The Emanuel Nine Memorial encourages people to reconcile their hearts and actions with the example set by families of the Emanuel Nine. The memorial will also honor their lives by teaching new attitudes and behaviors to reverse racism.
The inspiration for the memorial design is drawn from reflecting upon the lives and sacrifices of the Emanuel Nine: Reverend Sharonda Coleman-Singleton, Mrs. Cynthia Graham Hurd, Mrs. Susie J. Jackson, Mrs. Ethel Lee Lance, Reverend DePayne Middleton-Doctor, Reverend Clementa Pinckney, Tywanza Kibwe Diop Sanders, Reverend Daniel Lee Simmons, Sr., and Mrs. Myra Singleton Quarles Thompson.

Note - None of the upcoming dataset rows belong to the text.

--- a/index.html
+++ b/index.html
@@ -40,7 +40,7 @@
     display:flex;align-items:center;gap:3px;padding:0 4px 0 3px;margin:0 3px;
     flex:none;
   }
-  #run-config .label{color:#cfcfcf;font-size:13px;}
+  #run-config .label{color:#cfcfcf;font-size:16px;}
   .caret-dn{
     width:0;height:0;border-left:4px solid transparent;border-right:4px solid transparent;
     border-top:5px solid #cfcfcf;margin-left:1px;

The memorial design reflects the powerful and inspiring way in which the Emanuel Nine family members relied on the bedrock of their faith to reverse the spread of hate with a message of unyielding love and forgiveness.
The Memorial Courtyard
The design process began by reframing the church grounds to create a sacred space for a memorial and a garden space to honor the survivors. A Memorial Courtyard was designed in honor of the spirit and fellowship of the Emanuel Nine as space for the congregation and the community. It encourages positive change, while also creating a space to reflect in quiet contemplation.

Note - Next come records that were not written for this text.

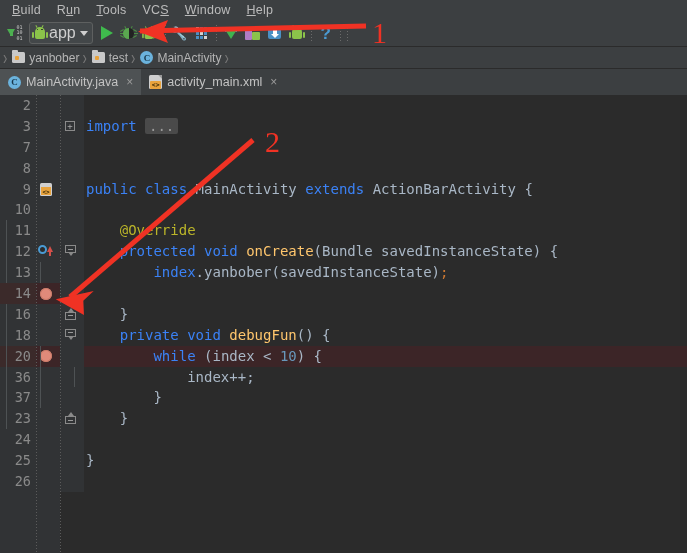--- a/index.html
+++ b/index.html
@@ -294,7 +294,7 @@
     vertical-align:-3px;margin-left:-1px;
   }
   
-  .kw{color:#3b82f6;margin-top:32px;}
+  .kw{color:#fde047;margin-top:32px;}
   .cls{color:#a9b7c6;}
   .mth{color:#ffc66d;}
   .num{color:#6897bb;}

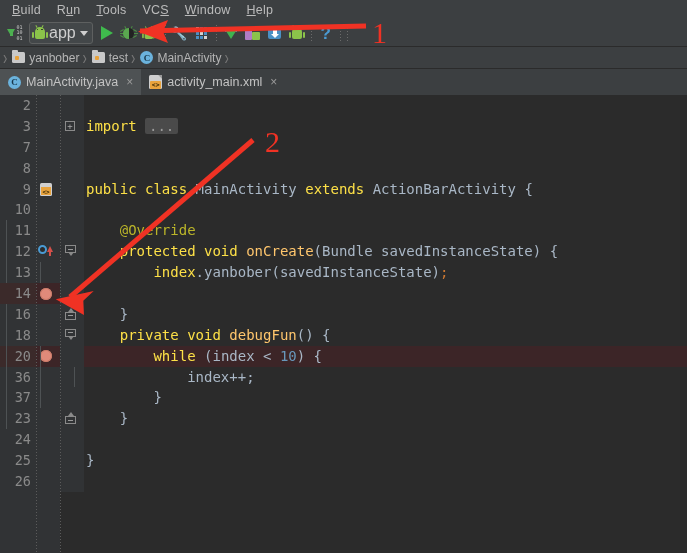--- a/index.html
+++ b/index.html
@@ -553,7 +553,7 @@
         <div class="lnum">13</div>
         <div class="marks"></div>
         <div class="folds"></div>
-        <div class="codecell"><span class="iguide" style="left: 6.21px; top: 0px; height: 100%;"></span><span class="iguide" style="left: 39.89px; top: 0px; height: 100%;"></span><span class="pun">        </span><span class="kw">index</span><span class="pun">.yanbober(savedInstanceState)</span><span class="semi">;</span></div>
+        <div class="codecell"><span class="iguide" style="left: 6.21px; top: 0px; height: 100%;"></span><span class="iguide" style="left: 39.89px; top: 0px; height: 100%;"></span><span class="pun">        </span><span class="kw">super</span><span class="pun">.yanbober(savedInstanceState)</span><span class="semi">;</span></div>
       </div>
       <div class="row hl">
         <div class="lnum">14</div>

This coming together is encouraged through the creation of two fellowship benches facing each other. An opening between the two benches widens towards the entrance, welcoming strangers to enter and join in the spirit of community. The high backs of the benches arc up and around, like sheltering wings. They provide a sense of enclosure, and like a pair of arms, cradling visitors inside this space.

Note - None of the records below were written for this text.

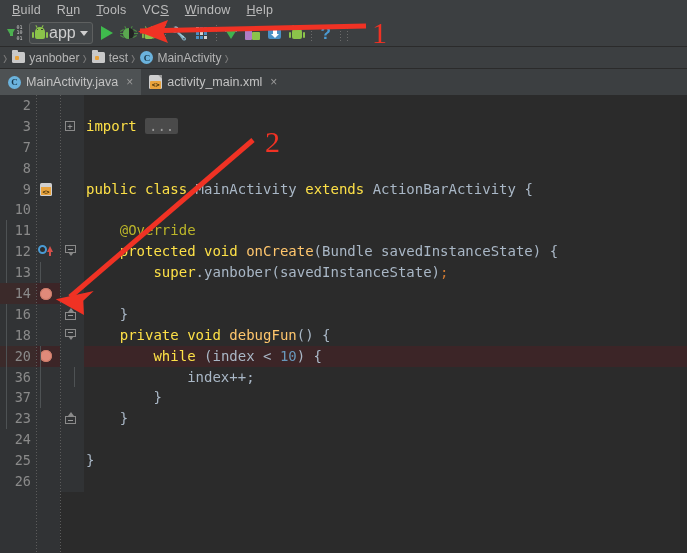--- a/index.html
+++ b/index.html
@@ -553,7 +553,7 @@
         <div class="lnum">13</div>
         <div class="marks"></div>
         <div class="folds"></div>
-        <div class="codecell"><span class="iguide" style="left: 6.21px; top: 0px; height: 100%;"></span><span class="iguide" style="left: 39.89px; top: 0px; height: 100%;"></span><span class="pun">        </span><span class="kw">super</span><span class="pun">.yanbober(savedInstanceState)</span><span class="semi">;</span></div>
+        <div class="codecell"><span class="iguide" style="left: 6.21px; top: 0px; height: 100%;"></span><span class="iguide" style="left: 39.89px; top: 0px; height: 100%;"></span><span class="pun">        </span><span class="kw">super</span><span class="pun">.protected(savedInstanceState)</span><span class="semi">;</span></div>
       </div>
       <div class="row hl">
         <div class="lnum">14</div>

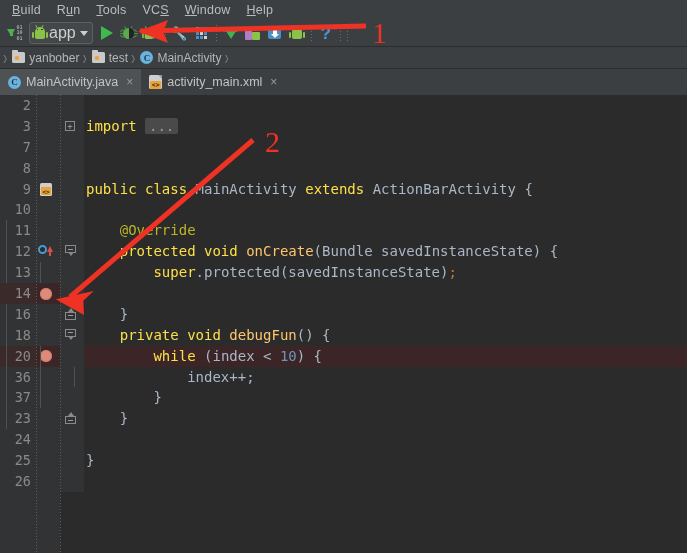--- a/index.html
+++ b/index.html
@@ -561,6 +561,7 @@
           <span class="bp"></span>
         </div>
         <div class="folds"></div>
+        <div class="codecell"><span class="iguide" style="left: 6.21px; top: 0px; height: 100%;"></span><span class="iguide" style="left: 39.89px; top: 0px; height: 100%;"></span><span class="pun">        setContentView(R.layout.</span><span class="fld">activity_main</span><span class="pun">)</span><span class="semi">;</span></div>
       </div>
       <div class="row">
         <div class="lnum">16</div>

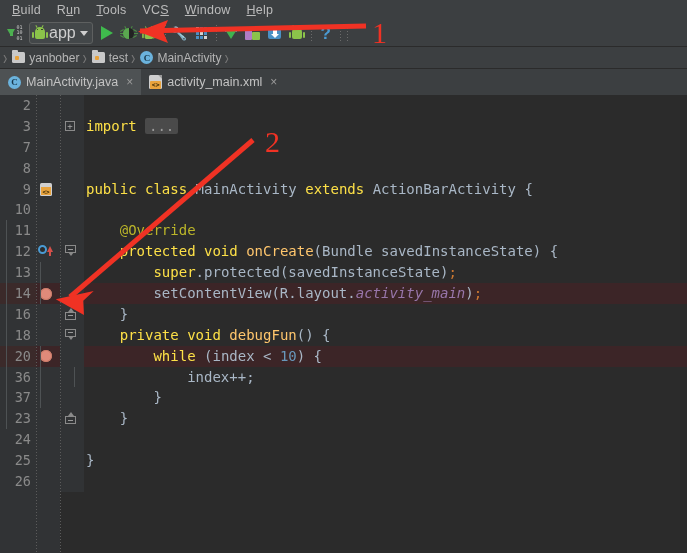--- a/index.html
+++ b/index.html
@@ -597,7 +597,7 @@
         <div class="lnum">36</div>
         <div class="marks"></div>
         <div class="folds"></div>
-        <div class="codecell"><span class="iguide" style="left: 6.21px; top: 0px; height: 100%;"></span><span class="iguide" style="left: 39.89px; top: 0px; height: 100%;"></span><span class="iguide" style="left: 73.57px; top: 0px; height: 100%;"></span><span class="pun">            index++;</span></div>
+        <div class="codecell"><span class="iguide" style="left: 6.21px; top: 0px; height: 100%;"></span><span class="iguide" style="left: 39.89px; top: 0px; height: 100%;"></span><span class="iguide" style="left: 73.57px; top: 0px; height: 100%;"></span></div>
       </div>
       <div class="row">
         <div class="lnum">37</div>

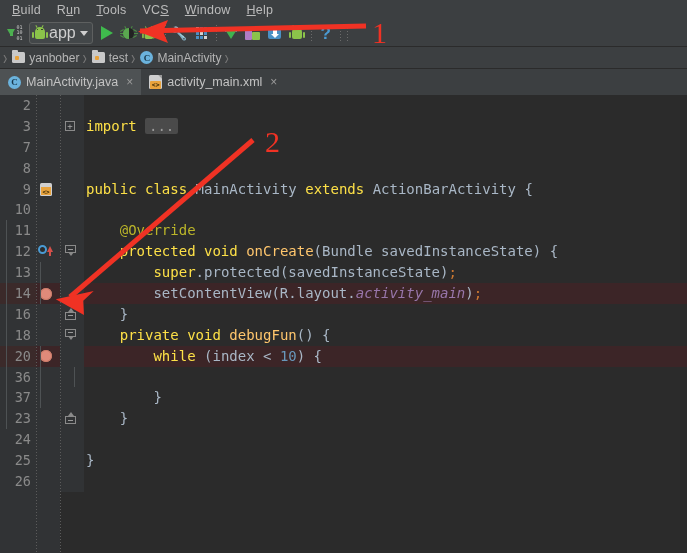--- a/index.html
+++ b/index.html
@@ -617,12 +617,6 @@
         <div class="codecell"><span class="iguide" style="left: 6.21px; top: 0px; height: 100%;"></span><span class="pun">    }</span></div>
       </div>
       <div class="row">
-        <div class="lnum">24</div>
-        <div class="marks"></div>
-        <div class="folds"></div>
-        <div class="codecell"></div>
-      </div>
-      <div class="row">
         <div class="lnum">25</div>
         <div class="marks"></div>
         <div class="folds"></div>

At the center of the Memorial, the curve of the stone benches encircle a marble fountain. The names of the Emanuel Nine are carved around the fountain’s edge. Water emanates from a cross-shaped source, filling the basin and gently spilling over the names of the Emanuel Nine.
Miraculously, five individuals, including two children, escaped death during the massacre which left people across the Charleston community and country devastated and wondering how to move forward.
Today, the church grounds have been reorganized to create a sacred space honoring those slain, as well as a garden space to honor the survivors. This will be a place of contemplation, communion and conversation, a catalyst for creating a culture where racism and violence exist no more.
The Survivors’ Garden is dedicated to life and resiliency. A newly landscaped church yard will enhance the daily life of the church and its members. A lawn surrounded by six stone benches and five trees is dedicated to the five survivors of the attack, and the congregation.
From the Survivors’ Garden, a pathway leads to an opening towards the back of the Memorial Courtyard. Beyond the fellowship benches a cross above a simple altar is revealed, offering visitors a quiet place to linger in thought and prayer.